▶ [Problem to solve] Reproduce every line of the material below verbatim, omitting the pictures.

Spatial layout data
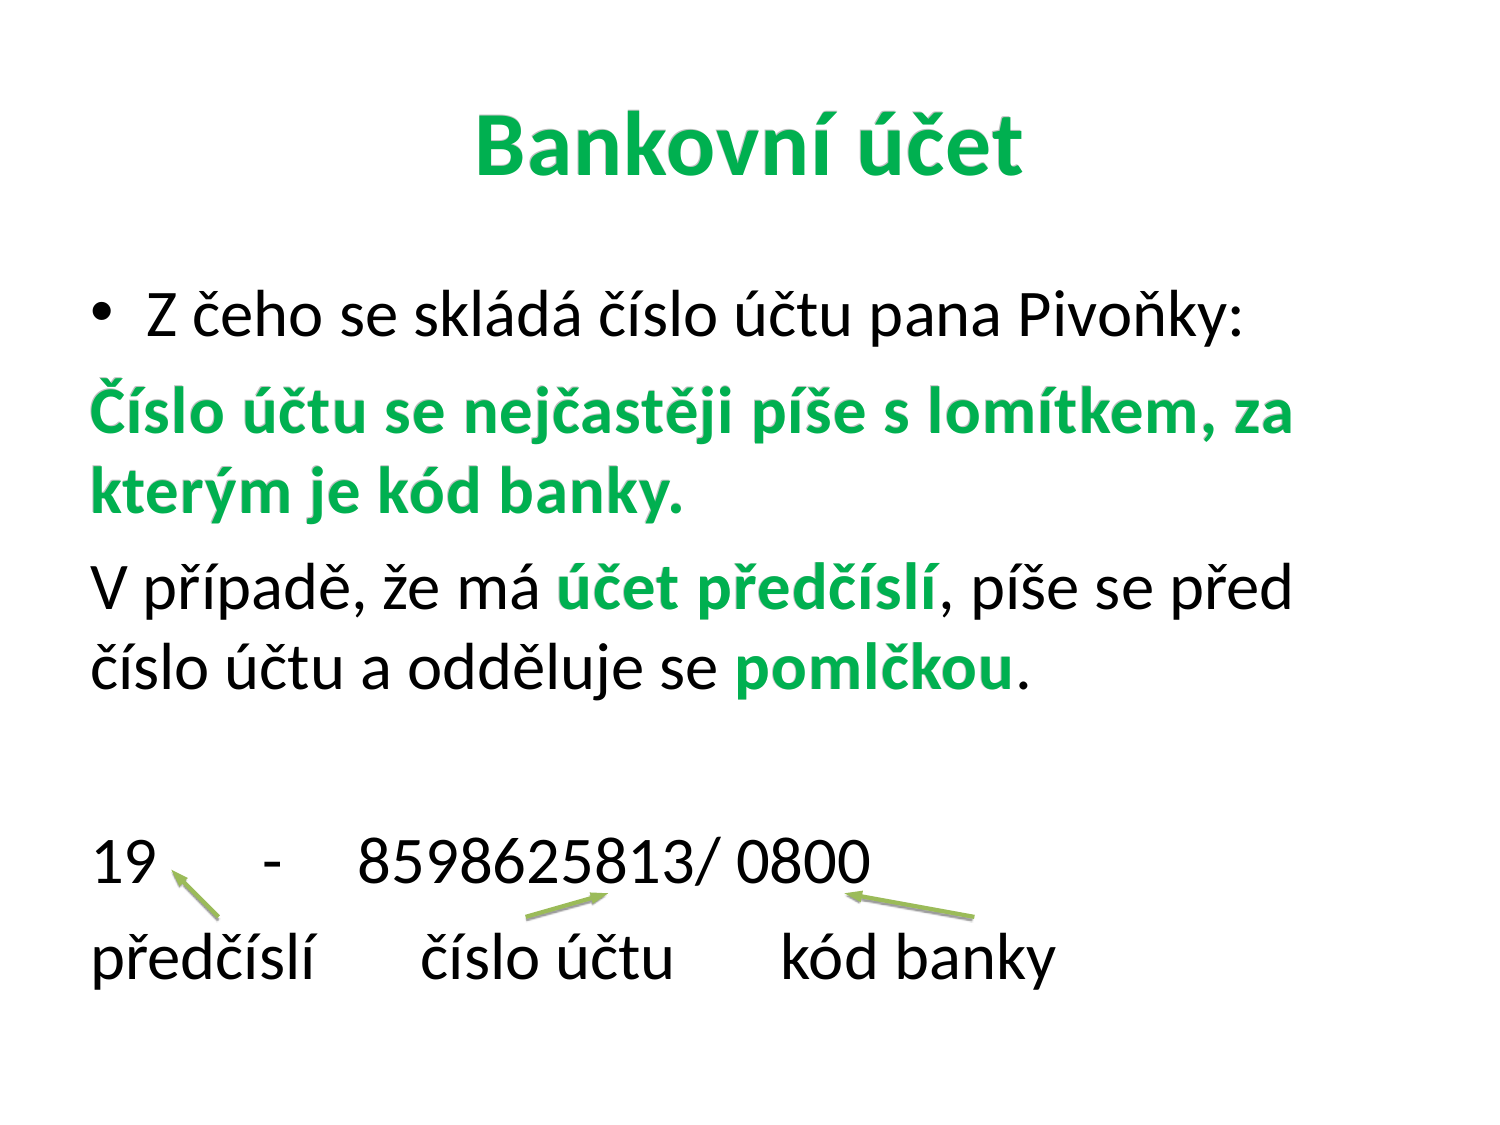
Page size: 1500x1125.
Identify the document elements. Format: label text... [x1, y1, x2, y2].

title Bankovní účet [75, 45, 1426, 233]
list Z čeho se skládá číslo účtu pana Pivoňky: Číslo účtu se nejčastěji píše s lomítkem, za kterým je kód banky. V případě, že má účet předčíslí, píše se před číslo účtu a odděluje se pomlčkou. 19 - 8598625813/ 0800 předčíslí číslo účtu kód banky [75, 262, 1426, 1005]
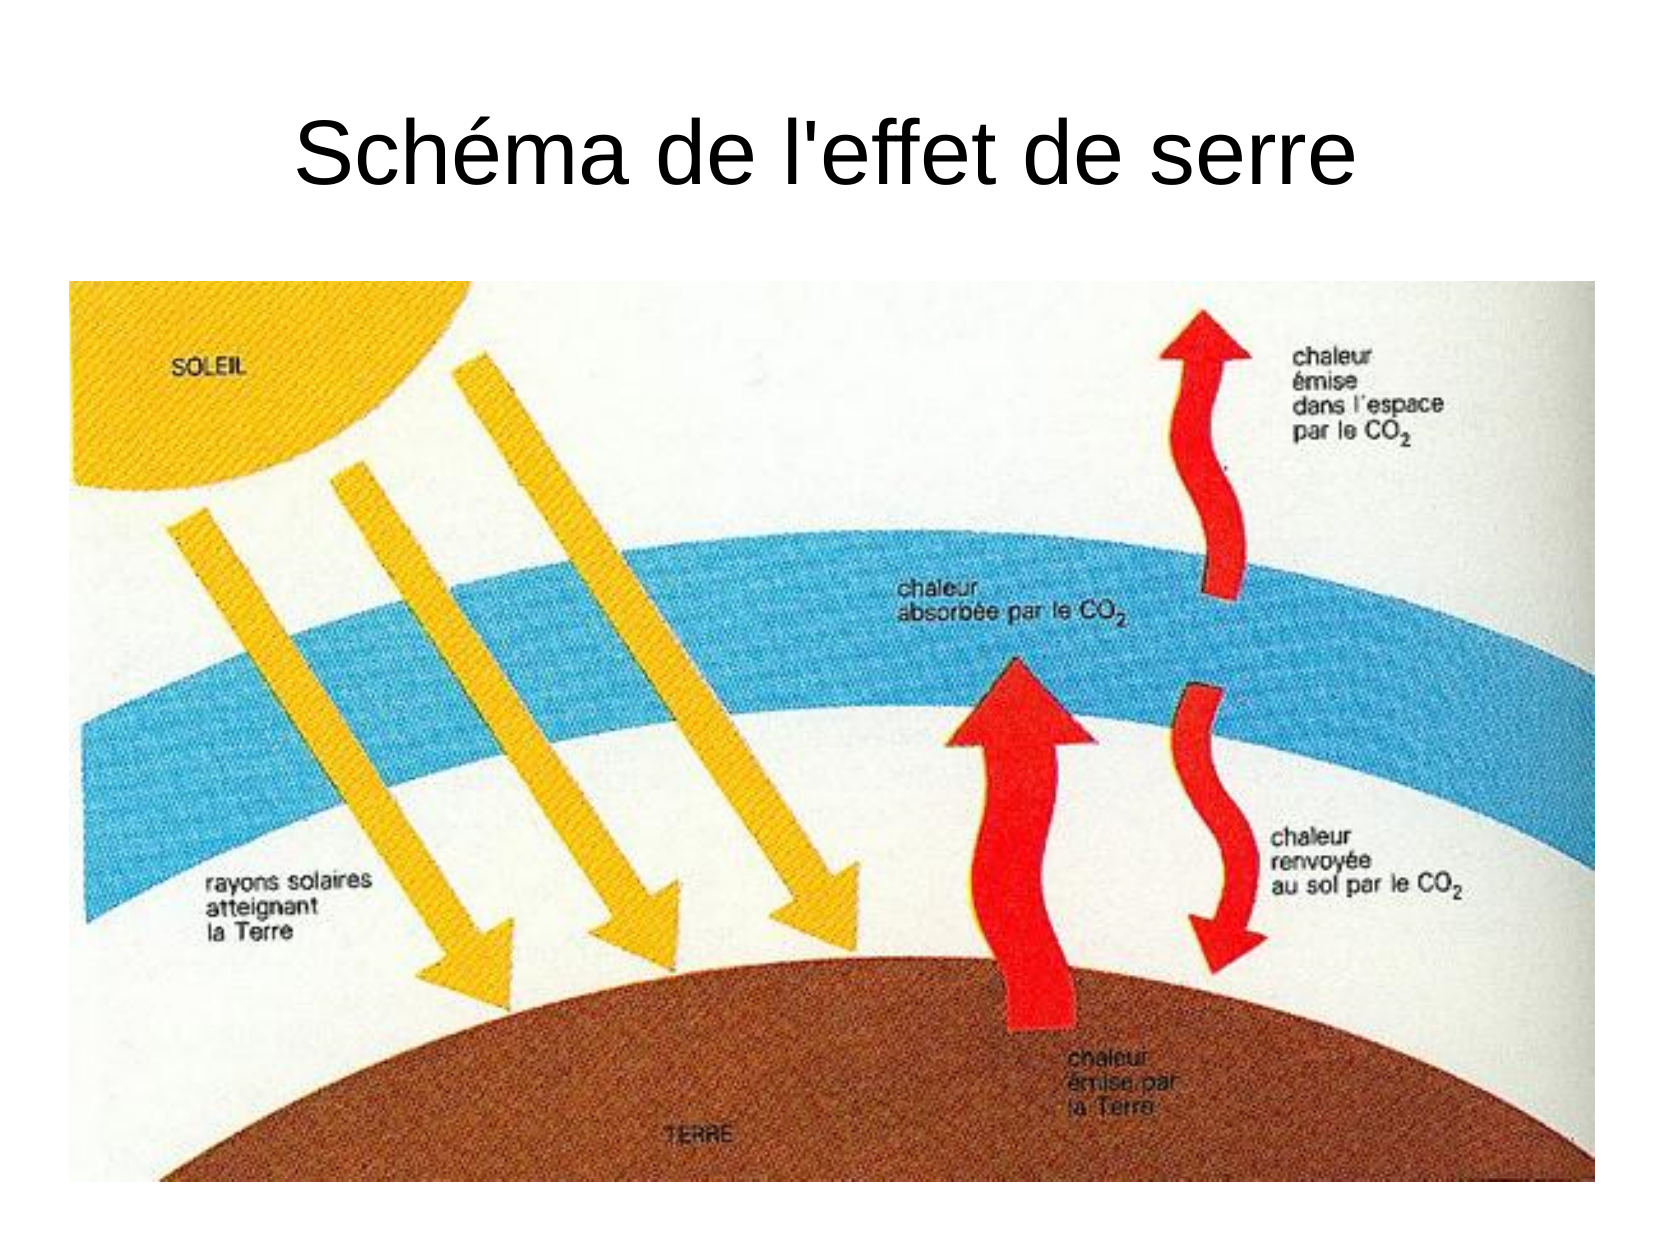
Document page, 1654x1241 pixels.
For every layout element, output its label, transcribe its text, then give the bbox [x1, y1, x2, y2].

▶ [Written response]
Page size: 1500x1125.
Identify the document elements. Format: label text... [x1, y1, x2, y2].

title Bankovní účet [75, 45, 1426, 233]
list Z čeho se skládá číslo účtu pana Pivoňky: Číslo účtu se nejčastěji píše s lomítkem, za kterým je kód banky. V případě, že má účet předčíslí, píše se před číslo účtu a odděluje se pomlčkou. 19 - 8598625813/ 0800 předčíslí číslo účtu kód banky [75, 262, 1426, 1005]
Document page, 1654x1241 pixels.
For every layout element, output its label, transcribe its text, then give the bbox [x1, y1, x2, y2].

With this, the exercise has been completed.